普段の、何やら企むような笑みとは全く違うが、それでも議員たちは言い知れぬ不安を抱えることになった。
「全く、後始末はお前たちに一任するつもりだったのにな……」
明らかに不機嫌な顔で、グランが不穏なことを呟く。
彼は、ステラの後見に立つ、ということを一応了承したが、それは好んでということではない。世俗に、王宮に関わらない、という、竜王宮の、そして彼の信条をいたく傷つける行為だからだ。
「まあ、名ばかりと思っておけば宜しかろう。それで恩が売れて多少の顧問料も入るのですから、おいしい話ですよ」
宥めるように世知辛いことを言うのは、レヴァンダル大公だ。
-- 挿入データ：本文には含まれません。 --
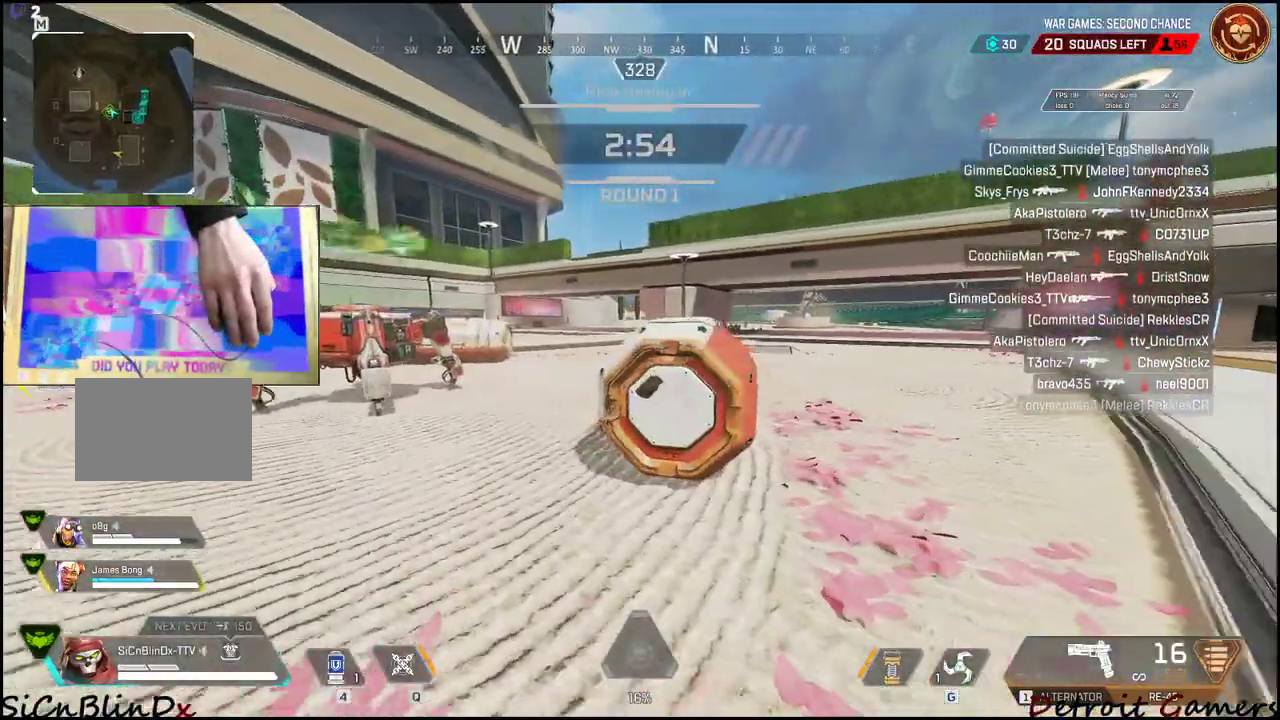
{"keys": ["a"], "mouse": [], "events": [[84, "e", "up"], [184, "w", "up"], [317, "shift", "up"]]}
火竜王宮で、彼を交えての会議に初めて臨んだ時に、オーリは何とも言えない顔でアルマとグランを見比べていた。それに対し、アルマは頑として反応しなかったが。
「ステラはやっていけると思うか?」
アルマが尋ねる。彼女とは特に楽しい想い出がある訳でもないが、それでも祖国の王女だ。この先、国が弱体化するというのは、彼の望むところではない。
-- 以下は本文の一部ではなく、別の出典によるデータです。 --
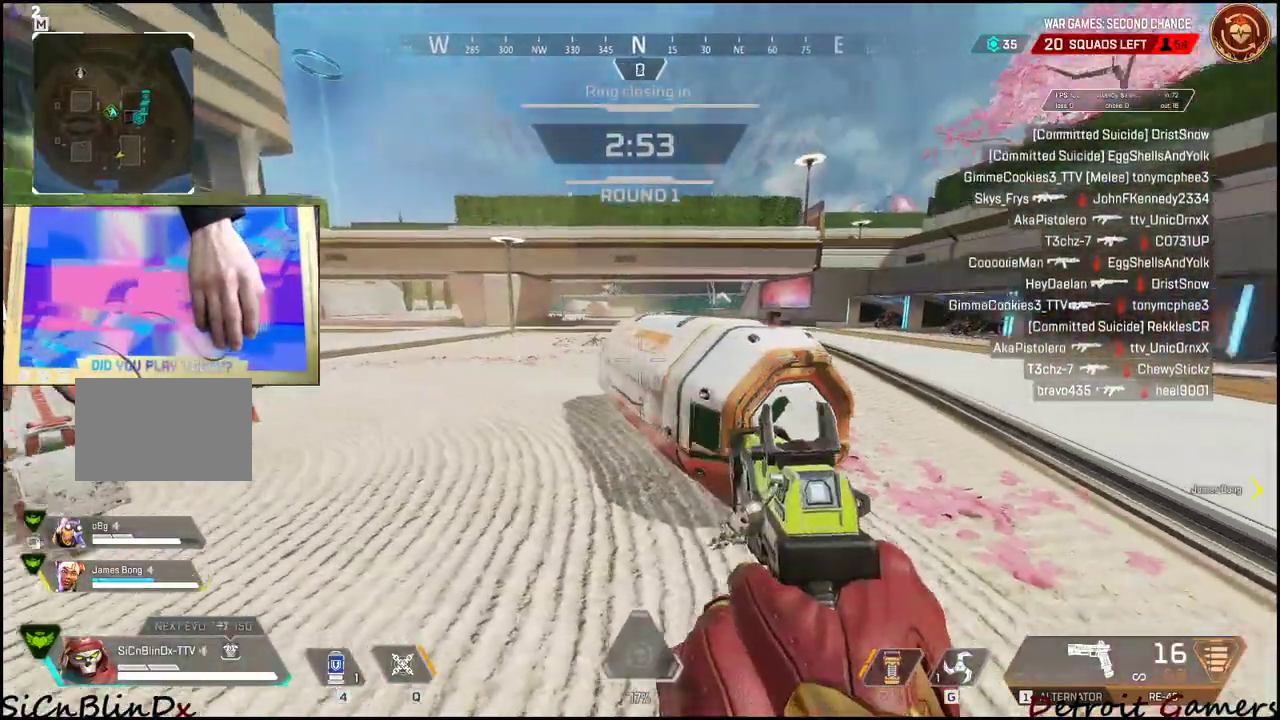
{"keys": ["a", "w"], "mouse": [], "events": [[134, "w", "down"]]}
「父王が倒れ、イフテカールも失った。今、王室には彼女しかいないし、それは当人もよく判っている。貴方が端的に説明してくださったおかげですよ、オリヴィニス様」
一旦視線を向けて、大公は礼を述べる。
「保身だよ。私も、彼女に殺されたかった訳じゃない」
小さく肩を竦めて青年は返す。
それに対して意味ありげに笑うと、男は続ける。
「やる気はあるだろう。少なくとも、今は。だが、彼女のやり方はある意味直接的に出る形だ。確かにそれは間違っていないが、背後から推し進めるやり方も覚えて貰わなくては、困る。まあそれに関しては、貴方がいるから安心でしょう、グラン」
「名ばかりではなかったのか?」
彼にしてはあからさまに皮肉を突きつけるが、しかし当主は怯まない。
年の功か。
「……私が初めに会ったのがアルマでよかったよ」
呆れた口調で、オーリは呟く。
「僕の三百年の苦労を少しは察してくれ」
グランは、疲れたようにそう返した。